(Extracted information)
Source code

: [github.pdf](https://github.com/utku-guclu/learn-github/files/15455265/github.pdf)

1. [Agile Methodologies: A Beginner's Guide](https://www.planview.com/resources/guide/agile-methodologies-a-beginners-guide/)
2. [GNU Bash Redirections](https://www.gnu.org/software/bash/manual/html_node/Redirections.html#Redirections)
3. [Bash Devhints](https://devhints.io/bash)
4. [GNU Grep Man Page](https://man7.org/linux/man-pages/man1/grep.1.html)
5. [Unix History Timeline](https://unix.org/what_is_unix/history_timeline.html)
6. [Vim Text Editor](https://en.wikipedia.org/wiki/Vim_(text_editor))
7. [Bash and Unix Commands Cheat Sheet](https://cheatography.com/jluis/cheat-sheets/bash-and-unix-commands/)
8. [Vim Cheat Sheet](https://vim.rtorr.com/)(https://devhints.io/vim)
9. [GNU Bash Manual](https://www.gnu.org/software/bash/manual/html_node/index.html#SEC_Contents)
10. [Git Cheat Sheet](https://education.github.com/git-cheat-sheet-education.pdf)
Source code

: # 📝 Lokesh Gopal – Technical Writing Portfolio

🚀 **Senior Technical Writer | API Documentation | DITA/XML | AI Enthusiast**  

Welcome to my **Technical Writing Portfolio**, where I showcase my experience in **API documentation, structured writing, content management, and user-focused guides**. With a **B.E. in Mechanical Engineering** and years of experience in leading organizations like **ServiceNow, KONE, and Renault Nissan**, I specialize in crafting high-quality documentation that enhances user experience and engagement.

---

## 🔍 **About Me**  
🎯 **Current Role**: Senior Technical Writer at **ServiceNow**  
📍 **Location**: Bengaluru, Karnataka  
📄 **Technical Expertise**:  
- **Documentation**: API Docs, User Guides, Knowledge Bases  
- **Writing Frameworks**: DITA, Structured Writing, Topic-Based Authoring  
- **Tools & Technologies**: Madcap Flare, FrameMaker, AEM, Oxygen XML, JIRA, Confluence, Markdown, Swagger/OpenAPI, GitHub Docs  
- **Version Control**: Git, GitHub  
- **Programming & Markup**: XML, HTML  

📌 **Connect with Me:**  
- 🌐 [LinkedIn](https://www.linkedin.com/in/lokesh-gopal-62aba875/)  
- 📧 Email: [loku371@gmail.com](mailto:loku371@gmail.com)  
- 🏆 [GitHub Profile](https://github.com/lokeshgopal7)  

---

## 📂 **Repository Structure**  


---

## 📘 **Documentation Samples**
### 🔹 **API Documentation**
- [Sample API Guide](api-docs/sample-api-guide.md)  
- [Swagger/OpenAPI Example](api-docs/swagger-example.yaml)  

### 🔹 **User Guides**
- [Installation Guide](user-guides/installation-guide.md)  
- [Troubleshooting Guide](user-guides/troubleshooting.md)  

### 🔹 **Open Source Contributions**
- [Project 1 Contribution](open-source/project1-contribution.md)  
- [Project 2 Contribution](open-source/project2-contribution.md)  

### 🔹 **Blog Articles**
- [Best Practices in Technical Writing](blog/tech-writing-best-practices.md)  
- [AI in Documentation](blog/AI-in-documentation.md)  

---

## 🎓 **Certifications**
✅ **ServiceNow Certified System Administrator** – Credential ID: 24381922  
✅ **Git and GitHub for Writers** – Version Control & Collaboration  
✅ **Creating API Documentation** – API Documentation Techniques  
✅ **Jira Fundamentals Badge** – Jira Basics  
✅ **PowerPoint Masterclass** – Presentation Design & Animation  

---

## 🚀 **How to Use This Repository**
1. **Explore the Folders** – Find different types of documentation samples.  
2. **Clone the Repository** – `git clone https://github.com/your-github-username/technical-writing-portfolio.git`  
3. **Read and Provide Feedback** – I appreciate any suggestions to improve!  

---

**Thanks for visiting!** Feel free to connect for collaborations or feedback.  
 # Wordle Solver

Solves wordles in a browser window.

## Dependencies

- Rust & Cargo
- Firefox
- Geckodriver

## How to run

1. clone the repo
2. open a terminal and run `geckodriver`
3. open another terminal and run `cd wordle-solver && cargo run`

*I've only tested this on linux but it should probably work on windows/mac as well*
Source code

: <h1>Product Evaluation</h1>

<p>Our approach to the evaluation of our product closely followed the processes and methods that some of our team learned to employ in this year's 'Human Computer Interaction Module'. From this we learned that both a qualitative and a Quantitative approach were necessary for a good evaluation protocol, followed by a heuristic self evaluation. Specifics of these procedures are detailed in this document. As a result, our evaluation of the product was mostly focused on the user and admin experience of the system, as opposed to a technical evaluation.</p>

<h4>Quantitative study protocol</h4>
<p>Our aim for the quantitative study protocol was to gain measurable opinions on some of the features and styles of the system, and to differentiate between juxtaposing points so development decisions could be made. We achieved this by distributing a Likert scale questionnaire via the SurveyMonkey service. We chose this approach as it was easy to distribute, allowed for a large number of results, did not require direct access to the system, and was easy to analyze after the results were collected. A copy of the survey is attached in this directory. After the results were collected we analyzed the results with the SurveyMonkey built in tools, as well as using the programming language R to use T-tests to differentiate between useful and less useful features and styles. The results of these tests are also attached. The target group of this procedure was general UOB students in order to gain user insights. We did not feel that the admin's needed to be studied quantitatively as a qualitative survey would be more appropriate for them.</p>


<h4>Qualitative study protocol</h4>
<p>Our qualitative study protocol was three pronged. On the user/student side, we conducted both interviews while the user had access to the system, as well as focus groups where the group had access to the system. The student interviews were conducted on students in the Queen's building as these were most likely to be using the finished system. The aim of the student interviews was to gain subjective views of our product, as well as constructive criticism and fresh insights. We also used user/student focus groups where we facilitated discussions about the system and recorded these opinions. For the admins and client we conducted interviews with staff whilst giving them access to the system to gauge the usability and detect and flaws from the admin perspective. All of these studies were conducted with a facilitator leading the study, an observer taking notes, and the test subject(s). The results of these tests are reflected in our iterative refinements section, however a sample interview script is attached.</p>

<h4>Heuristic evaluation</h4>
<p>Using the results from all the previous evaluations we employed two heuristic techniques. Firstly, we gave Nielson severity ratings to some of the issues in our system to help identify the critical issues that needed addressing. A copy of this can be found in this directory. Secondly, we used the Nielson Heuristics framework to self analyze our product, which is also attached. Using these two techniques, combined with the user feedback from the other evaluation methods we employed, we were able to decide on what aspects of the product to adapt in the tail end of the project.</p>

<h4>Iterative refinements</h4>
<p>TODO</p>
(End Extracted information)
Transcribe the stretch of lines from the one containing "1. [Agile Methodologies: A" through the one containing "4. [GNU Grep", both included, and nothing else.

1. [Agile Methodologies: A Beginner's Guide](https://www.planview.com/resources/guide/agile-methodologies-a-beginners-guide/)
2. [GNU Bash Redirections](https://www.gnu.org/software/bash/manual/html_node/Redirections.html#Redirections)
3. [Bash Devhints](https://devhints.io/bash)
4. [GNU Grep Man Page](https://man7.org/linux/man-pages/man1/grep.1.html)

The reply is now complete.